CS: That brings us to the most American of the new Bond girls. Ivana, can you tell us a bit about who you play in the movie?

Ivana Milicevic: Well, I’m bad. I’m Le Chiffre’s girlfriend and I guess henchman, you could say his bodyguard. Usually, bad girls aren’t blonde, but look at me, I look angelic, and yet I’m not. We kind of were into that. I’m just always with Le Chiffre, taking care of him. I figure he saved me from post-war Croatia or maybe I saved him, I don’t know.

McWilliams: In the story, it says “Valenka, Croatian beauty”, so here we have her. I just happened to find her in L.A.

CS: And how does it feel to be playing a Bond Girl?

Ivana: Do I count as one, ’cause I’m bad? Then I guess I am. It’s really exciting to most girls. My dad is really excited about it, and I’m not saying I’m not, but it hasn’t completely sunk in yet because it’s been go, go, go…

CS: What sort of stuff have you been filming here in the Bahamas?

Ivana: I’ve been doing boat stuff, electric blue bathing suit, underwater, you get it, but I do most of my scenes in Prague and a little in London.

CS: For many months, there were rumors about different actresses that might be co-starring opposite Daniel Craig. Were any of those rumors true?
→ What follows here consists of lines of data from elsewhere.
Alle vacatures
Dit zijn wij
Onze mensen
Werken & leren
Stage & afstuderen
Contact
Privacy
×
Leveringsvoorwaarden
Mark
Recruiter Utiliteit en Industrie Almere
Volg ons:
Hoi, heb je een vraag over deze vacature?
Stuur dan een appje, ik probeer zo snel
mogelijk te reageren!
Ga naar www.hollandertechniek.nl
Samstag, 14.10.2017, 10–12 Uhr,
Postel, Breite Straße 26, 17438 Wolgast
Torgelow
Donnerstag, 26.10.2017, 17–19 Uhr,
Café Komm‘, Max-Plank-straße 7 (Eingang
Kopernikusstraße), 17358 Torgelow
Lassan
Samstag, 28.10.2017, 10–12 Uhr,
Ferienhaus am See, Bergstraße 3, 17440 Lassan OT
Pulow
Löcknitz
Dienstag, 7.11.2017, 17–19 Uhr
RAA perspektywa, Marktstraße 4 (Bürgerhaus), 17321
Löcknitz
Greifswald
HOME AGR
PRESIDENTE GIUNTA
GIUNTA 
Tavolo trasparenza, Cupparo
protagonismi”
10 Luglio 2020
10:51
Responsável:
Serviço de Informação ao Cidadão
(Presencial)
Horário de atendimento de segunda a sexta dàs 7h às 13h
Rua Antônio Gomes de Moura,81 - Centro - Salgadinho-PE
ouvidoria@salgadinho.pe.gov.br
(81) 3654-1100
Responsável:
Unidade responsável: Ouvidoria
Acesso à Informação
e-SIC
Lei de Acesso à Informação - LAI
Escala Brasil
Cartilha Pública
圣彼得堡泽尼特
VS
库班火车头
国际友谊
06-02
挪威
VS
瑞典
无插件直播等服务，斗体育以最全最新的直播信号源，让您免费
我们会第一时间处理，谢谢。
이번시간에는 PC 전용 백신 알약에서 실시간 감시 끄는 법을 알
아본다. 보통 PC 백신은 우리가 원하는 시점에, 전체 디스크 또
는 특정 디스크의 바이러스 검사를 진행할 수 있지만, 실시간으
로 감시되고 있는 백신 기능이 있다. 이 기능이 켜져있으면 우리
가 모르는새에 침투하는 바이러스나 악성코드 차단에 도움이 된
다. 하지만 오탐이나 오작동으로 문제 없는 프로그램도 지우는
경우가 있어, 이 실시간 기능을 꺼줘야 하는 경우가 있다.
McWiliams: The two who were very strongly considered were Angelina [Jolie] and Charlize Theron, but thereafter, anybody else who you’ve heard is not true.

CS: So there was a desire to bring in another superstar actress after having Halle Berry in “Die Another Day”?

McWilliams: The Halle Berry thing was quite odd in itself when it happened, because we hadn’t ever really gone that way before, but everybody thinks there was a precedent set by that. If you look back through the films, you’ll see that most of the girls we have chosen haven’t been well known at all, and they have subsequently become well known. So historically speaking, we normally have gone for someone who is not well known.

CS: Do you try to pick actresses who are more known for their dramatic roles?

McWilliams: Well, that’s how I always do it. I spent my life going to the theatre, so I choose a lot of people from the theatre and people from slightly more obscure stuff like Mads Mikkelsen, whose not known internationally, but he will be after this. He’s a fabulous actor in his early ’40s, and it’s hard to find people who are like that, who in their own territory are really well known and very substantial actors but who aren’t know to the world. For each bad guy, it’s really nice to find and introduce somebody that nobody’s ever seen before. That’s what we always try to do to keep it alive, original and different and not go for the obvious.

Casino Royale opens everywhere on November 17.